▸ **About this task**
The data below is to be written out exactly, with no pictures.

▸ **Data**
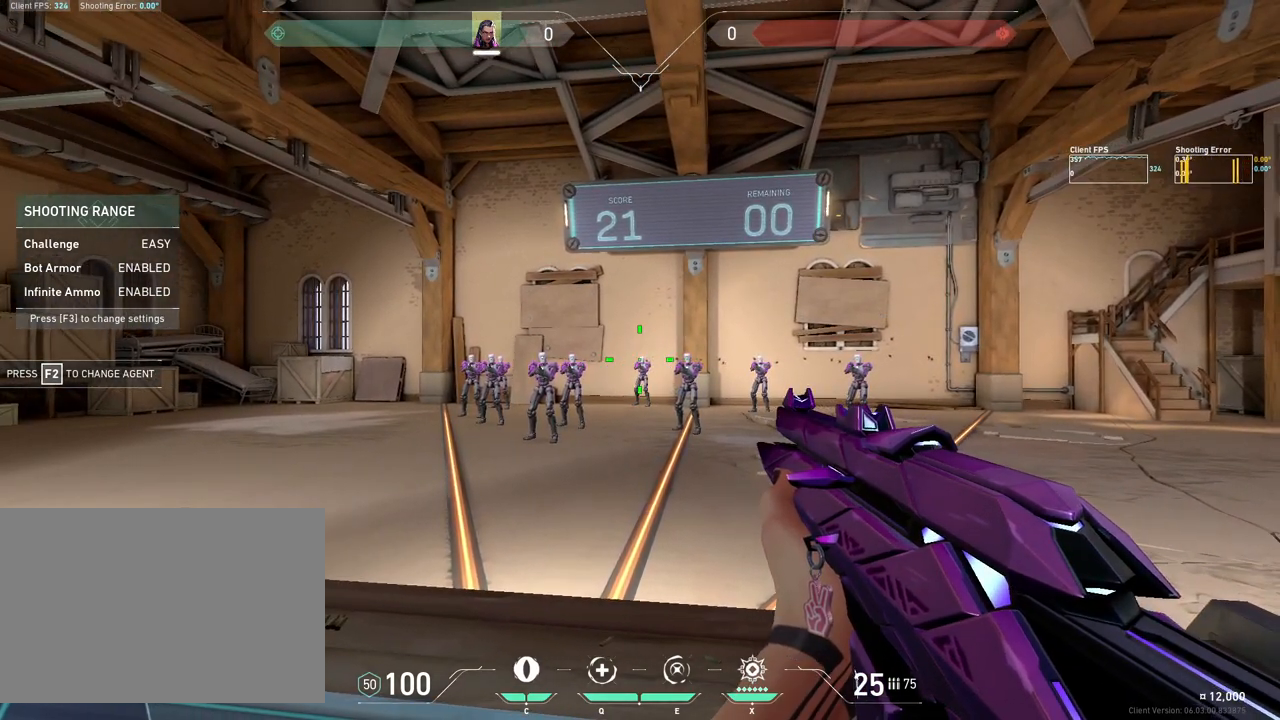
{"keys": [], "mouse": [], "events": [[33, "mouse_left", "down"], [117, "mouse_left", "up"], [200, "mouse_left", "down"], [317, "mouse_left", "up"]]}
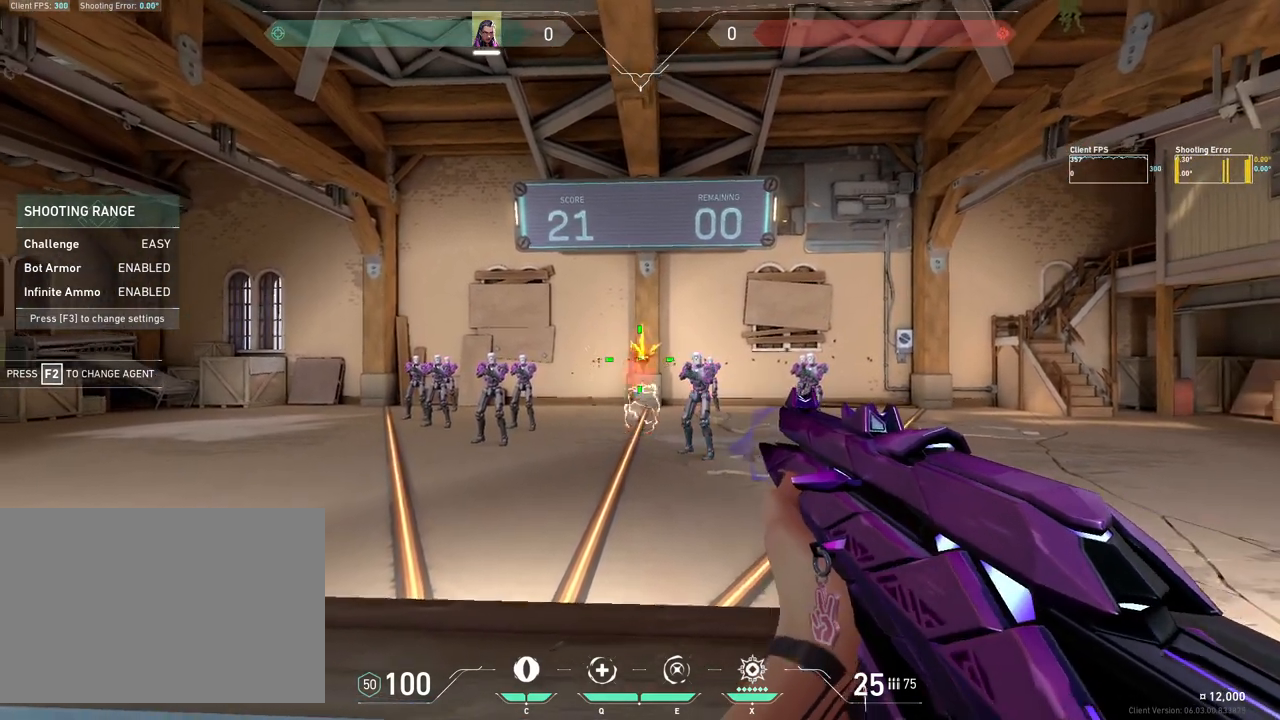
{"keys": [], "mouse": [], "events": []}
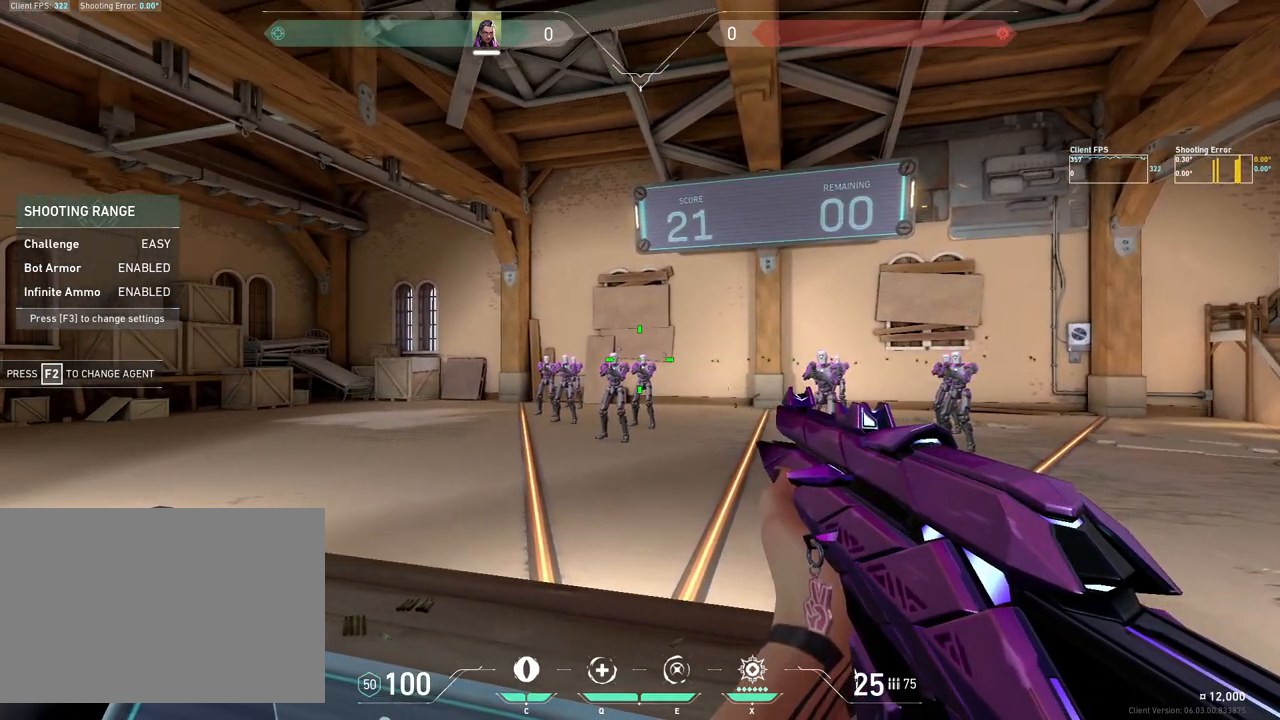
{"keys": [], "mouse": [], "events": [[200, "mouse_left", "down"], [283, "mouse_left", "up"], [383, "mouse_left", "down"], [467, "mouse_left", "up"]]}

▸ **Answer to this task**
{"keys": [], "mouse": [], "events": [[33, "mouse_left", "down"], [117, "mouse_left", "up"], [200, "mouse_left", "down"], [317, "mouse_left", "up"]]}
{"keys": [], "mouse": [], "events": []}
{"keys": [], "mouse": [], "events": [[200, "mouse_left", "down"], [283, "mouse_left", "up"], [383, "mouse_left", "down"], [467, "mouse_left", "up"]]}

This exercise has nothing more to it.